_本文_
· · · ·

メルセデスベンツ『Gクラス』の商品改良が行われ、日本でも販売が開始された。骨格となるラダーフレームをはじめ、エクステリア、インテリアとも大きく変更されたが、フルモデルチェンジではないという。そこで、本社Gクラス商品企画責任者にその理由などを聞いた。

◇“463”が重要

----:早速ですが、今回フルモデルチェンジではなく、商品改良としたのはなぜでしょう。ラダーフレームは新設計、エクステリアやインテリアのデザインも刷新されていますので、フルモデルチェンジの域だと思うのですが。

ダイムラー社商品企画責任者ミヒャエル・ベルンハルト氏(以下敬称略):答えは2つあります。ひとつは463の型式を継承することにありました。463のままにすることによって、全くの新しいモデルではなく、これまでのヘリテージをきちんと踏襲しているということを示したかったのです。

次に、正直にいってしまいますが、全く新しいGクラスとして出した場合、市場がどう捉えるかが少し心配だったのです。今更なぜGクラスを新しくするのかという反応があったらどうしようという怖さがありました。しかし新しいGクラスを見てもらうと、古いものとそれほど見かけは変わらず、しかし中身は大きく変わっているという話題で持ちきりになるので、ほっとしています。

----:例えば、今回のような改良をせずにそのまま継続生産ということもあったかと思います。なぜこの時期に改良を行ったのでしょう。

ベルンハルト:法規制等で、歩行者保護をはじめとして様々な安全基準や対策を行おうという傾向がどんどん強くなっています。そこでこの先10年間Gクラスがきちんと対応出来るように今回思い切って刷新を行いました。その一例がステアリングです。以前のGクラスは技術的にも非常に古いものでしたが、今回電動パワーステアリングを導入することで、アクティブレーンキープアシスト等、我々の最先端の安全性も導入することが出来ています。

もうひとつ理由を挙げるならば、Gクラスの内装のレイアウトやデザインが古くなったと思っていたのです。そこで、内装に限ってはとにかくより現代的にしたい、そしてより高級感を与えました。これはユーザーの方々の声でもあったのです。

· · · ·

_表示データ_
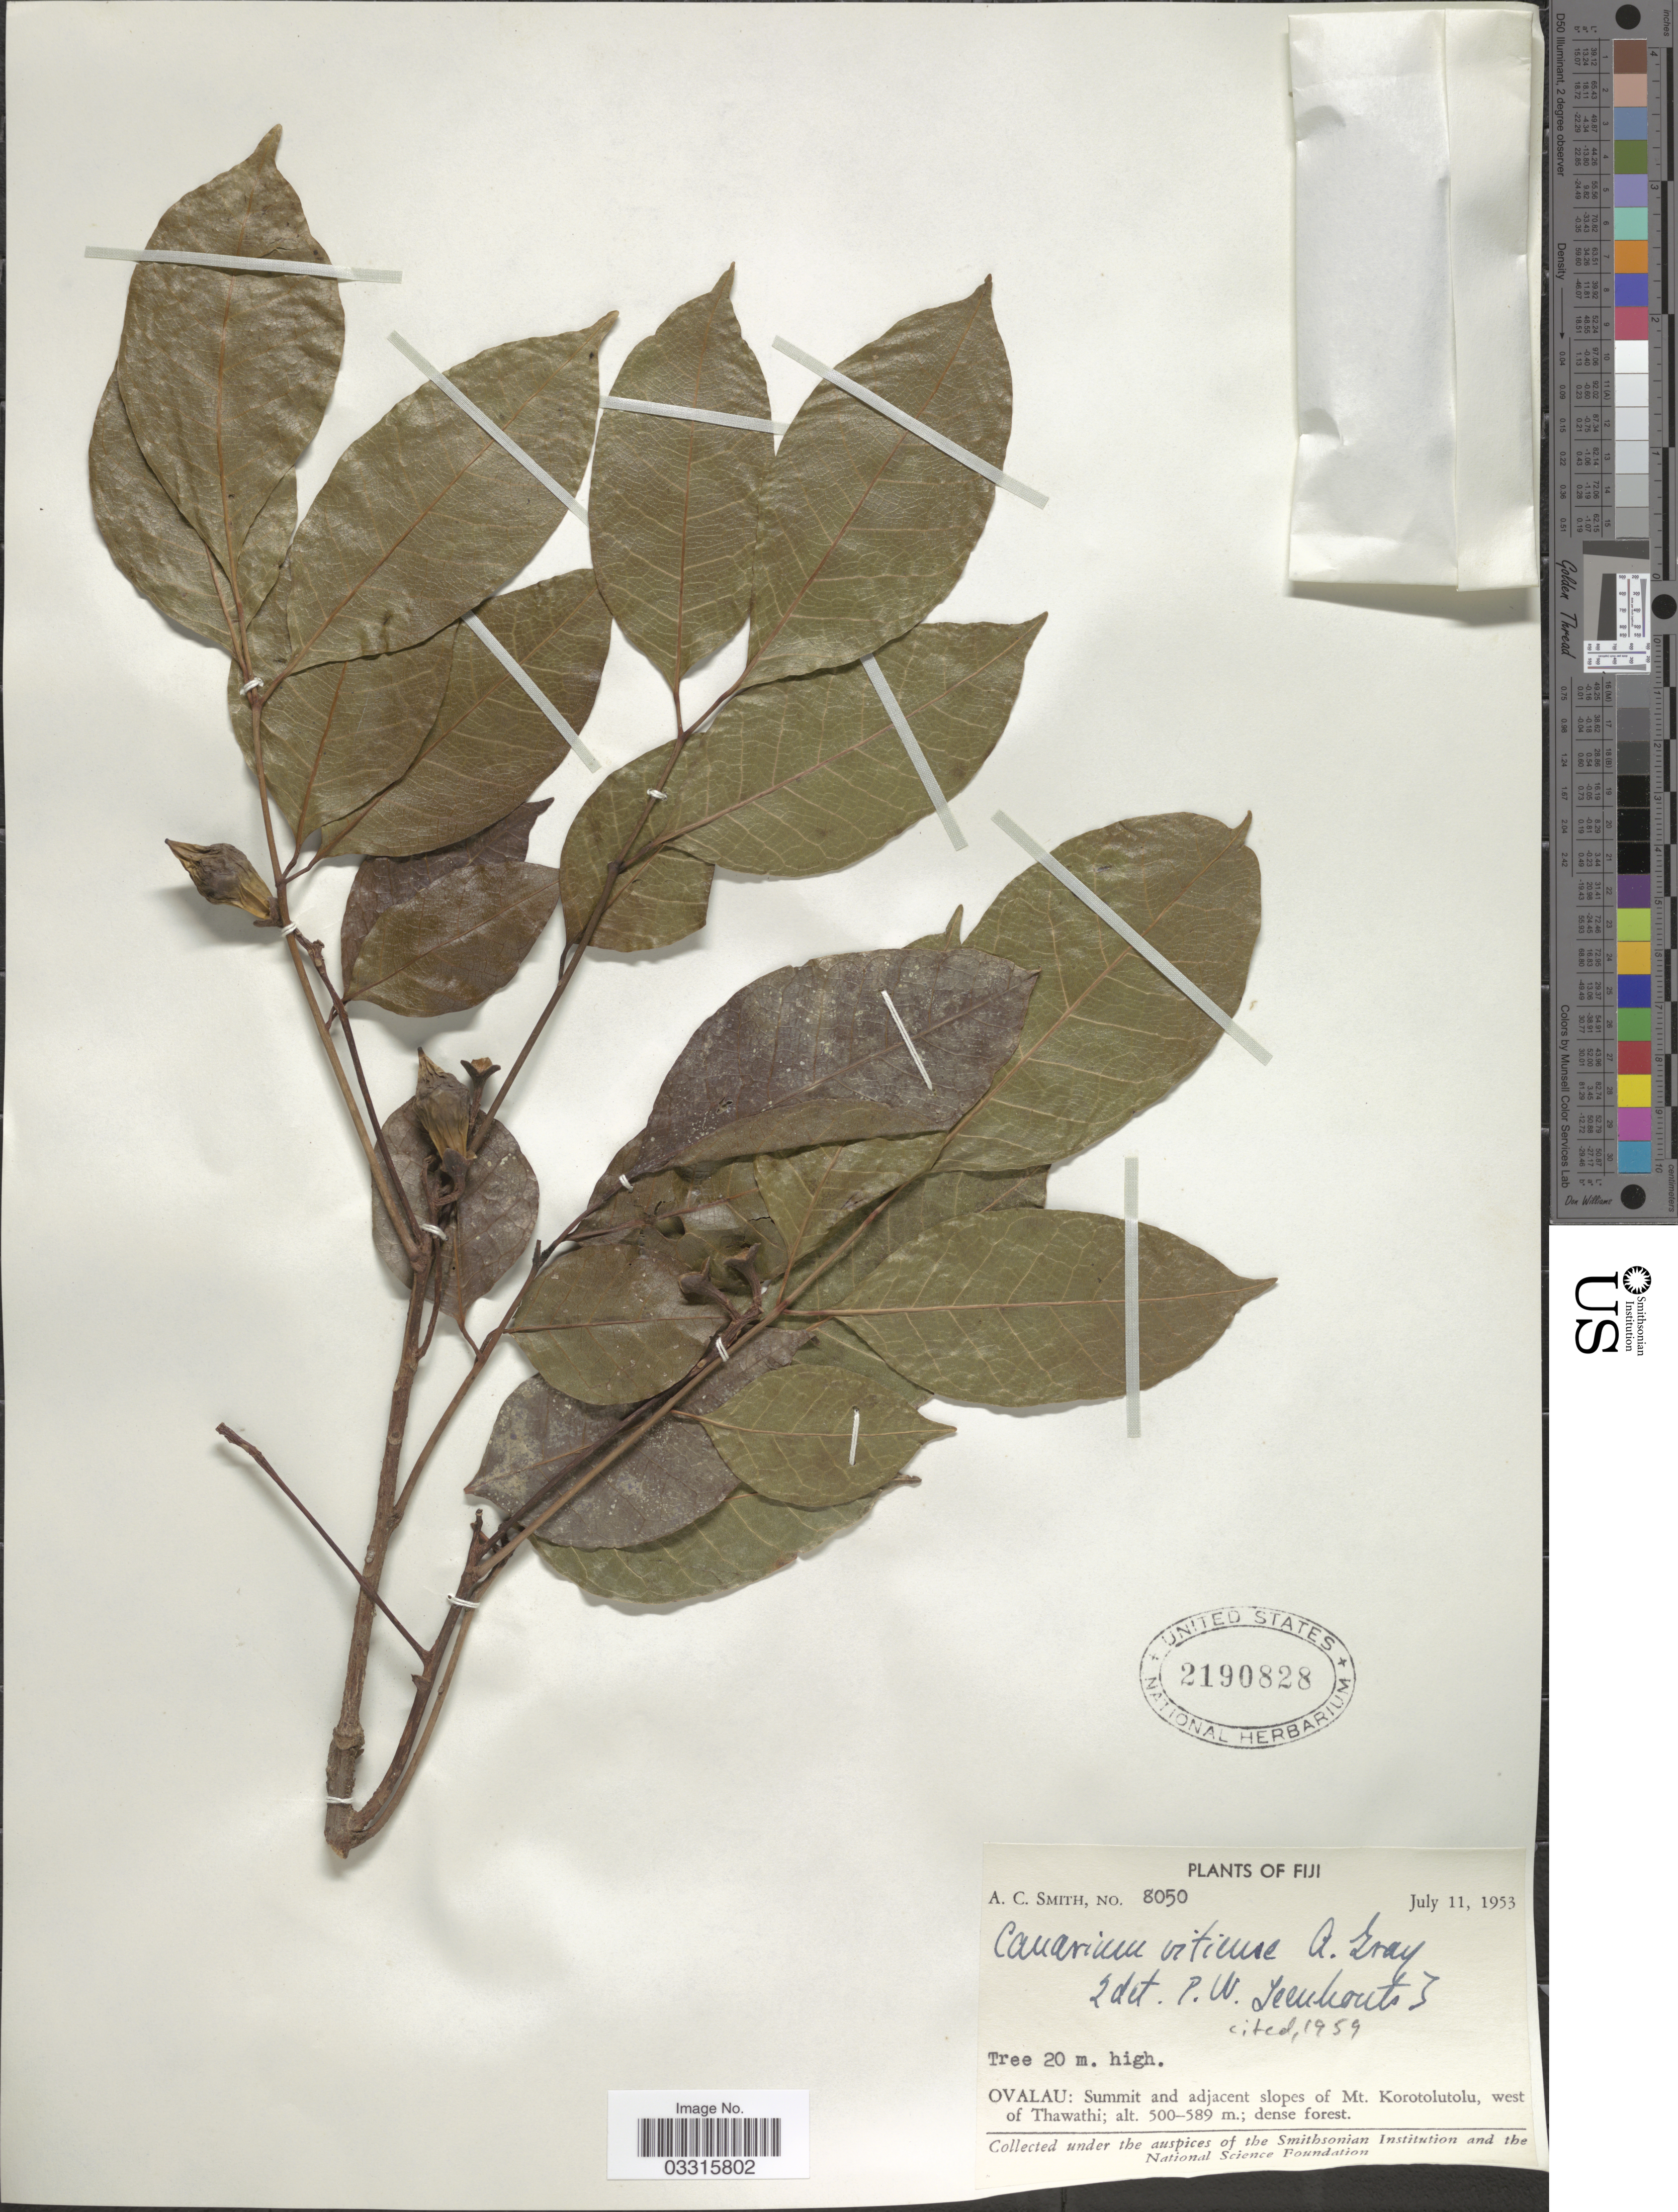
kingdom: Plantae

· · · ·

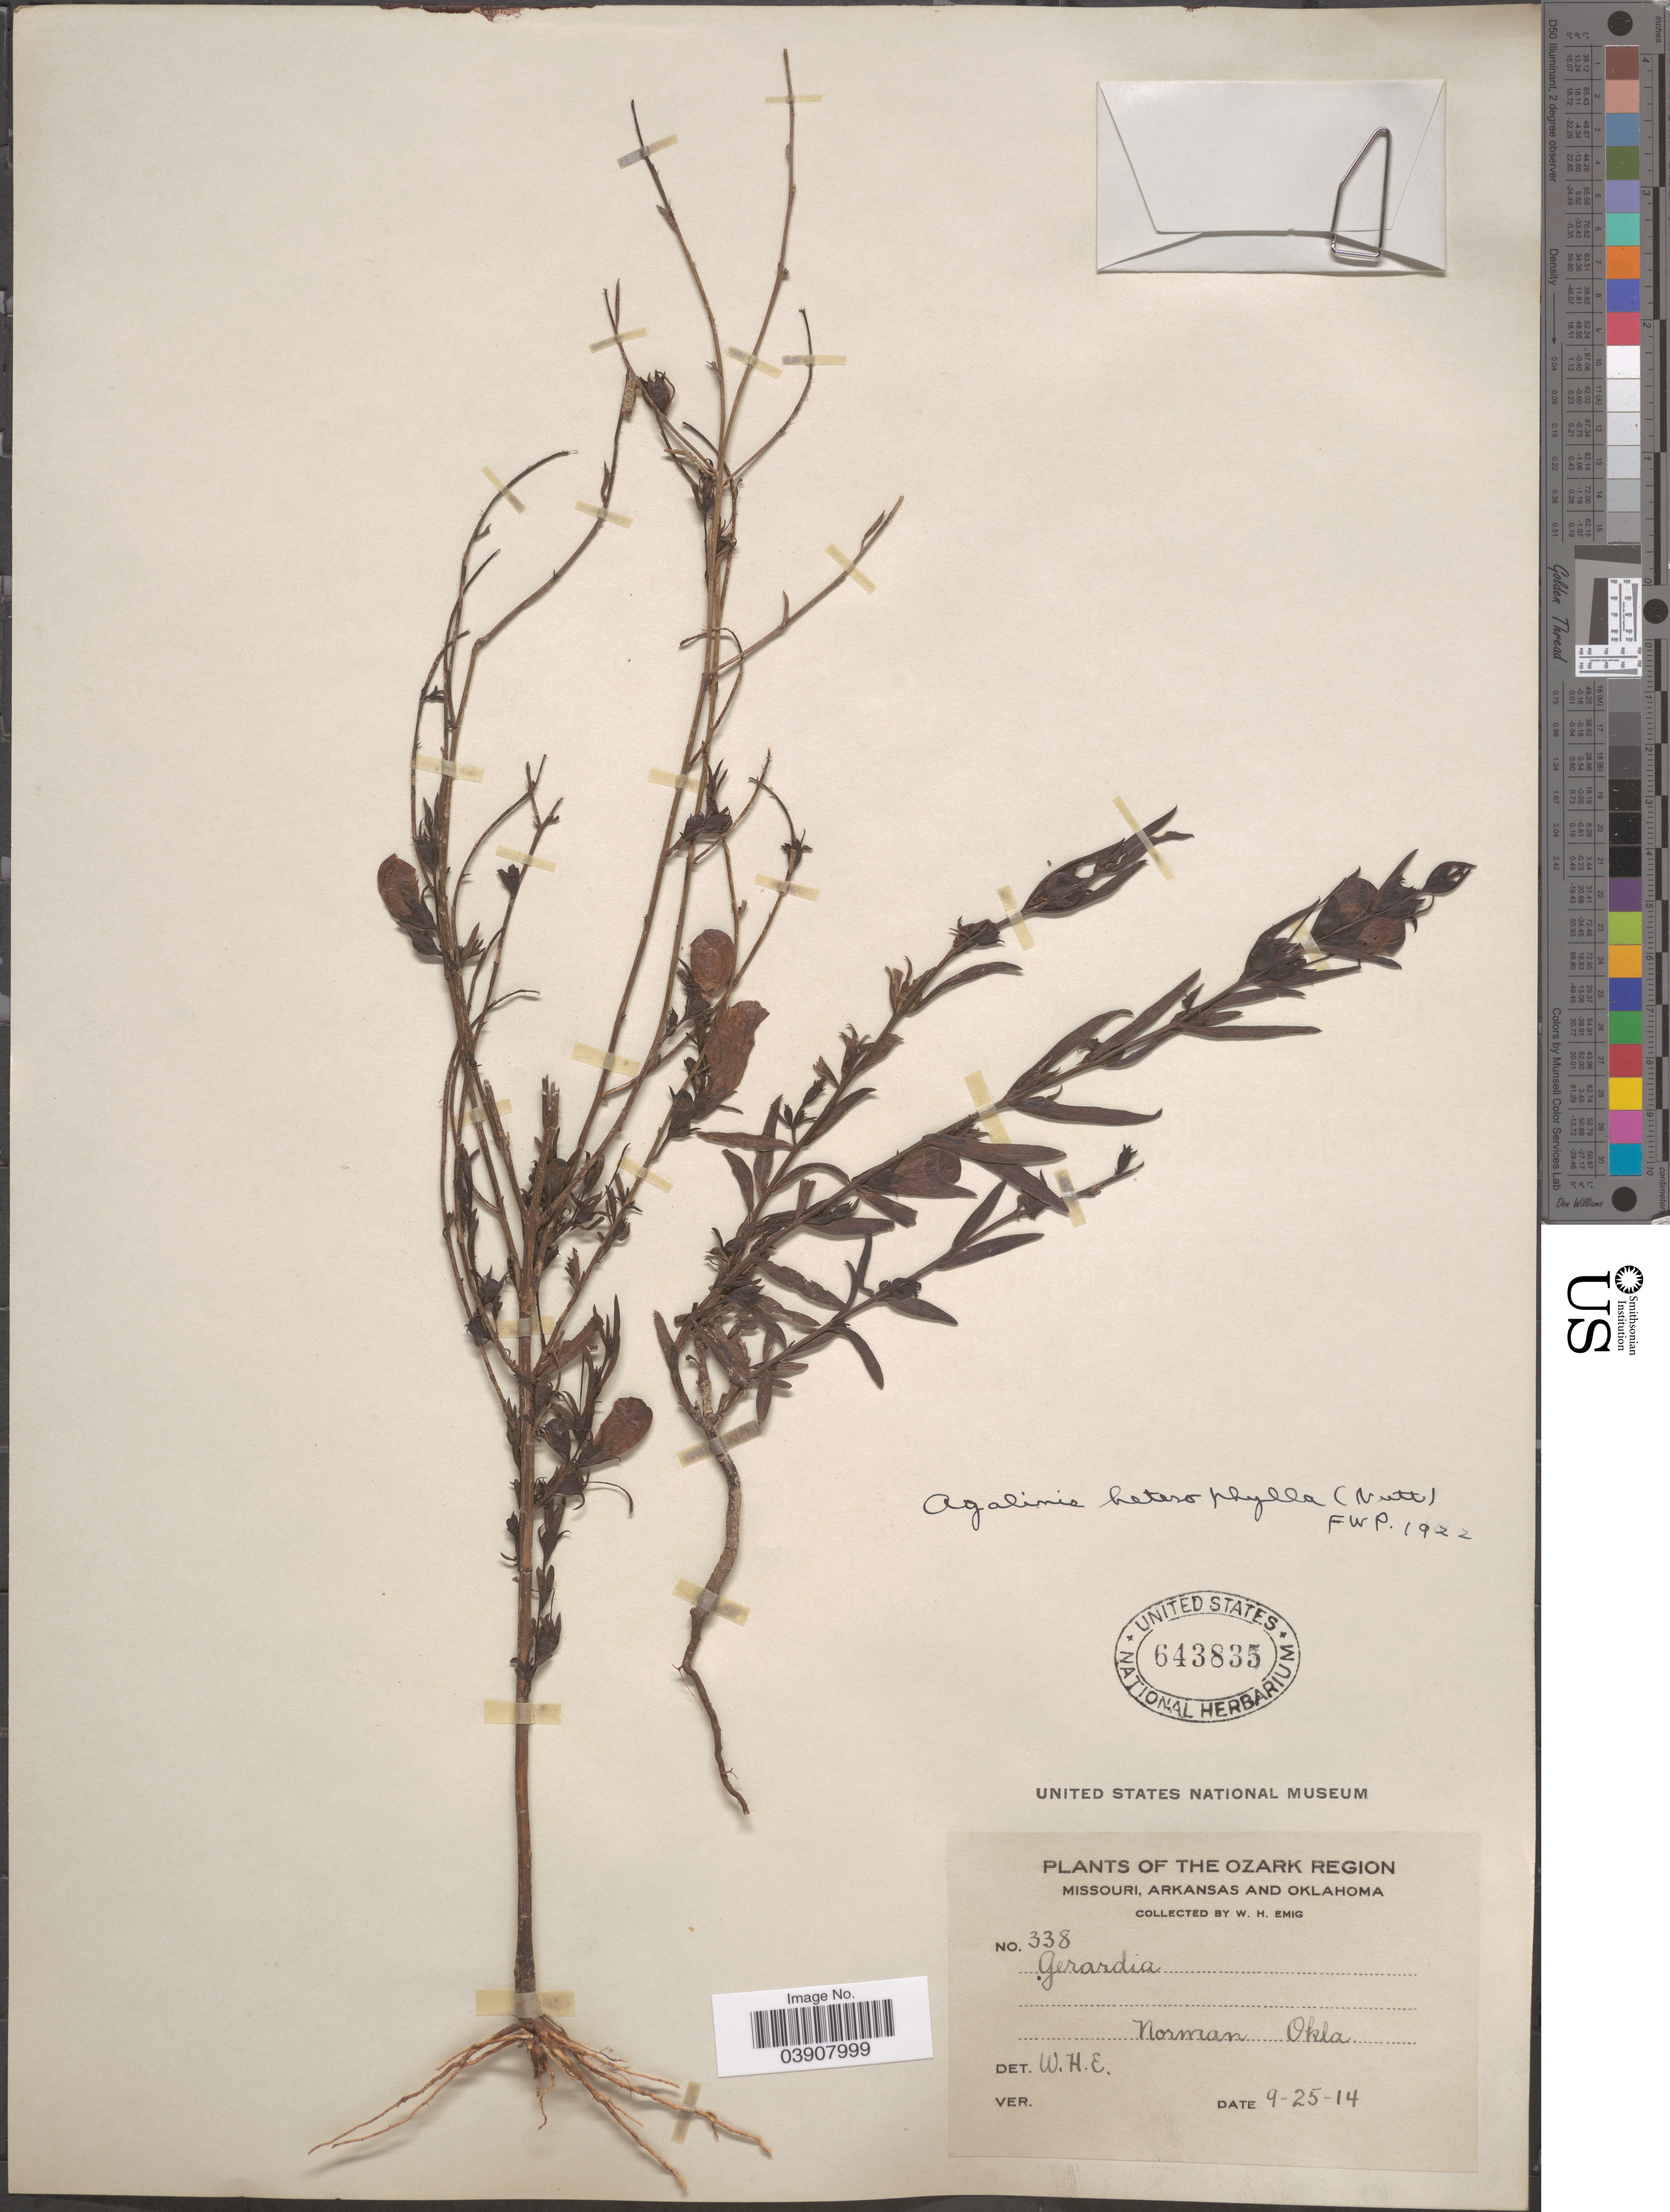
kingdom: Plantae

· · · ·

_作業一覧_
#1 本文から、「----:早速ですが、今回フ」から「うことを示したかったのです。」までの箇所をそのまま抜き出せ。
#2 本文中の次の一文を英語に訳せ。「そこでこの先10年間Gクラスがきちんと対応出来るように今回思い切って刷新を行いました。」
#3 本文に基づき、次の問いに答えよ。
(a) 今回の改良で継承された型式は何か。
(b) 今回導入されたステアリングの方式は何か。
(c) 内装をより現代的にすることは、誰の声でもあったとされているか。

_解答_
#1
----:早速ですが、今回フルモデルチェンジではなく、商品改良としたのはなぜでしょう。ラダーフレームは新設計、エクステリアやインテリアのデザインも刷新されていますので、フルモデルチェンジの域だと思うのですが。

ダイムラー社商品企画責任者ミヒャエル・ベルンハルト氏(以下敬称略):答えは2つあります。ひとつは463の型式を継承することにありました。463のままにすることによって、全くの新しいモデルではなく、これまでのヘリテージをきちんと踏襲しているということを示したかったのです。

#2 So this time we boldly carried out a complete renewal so that the G-Class can properly keep up over the next ten years.

#3
(a) 463
(b) 電動パワーステアリング
(c) ユーザーの方々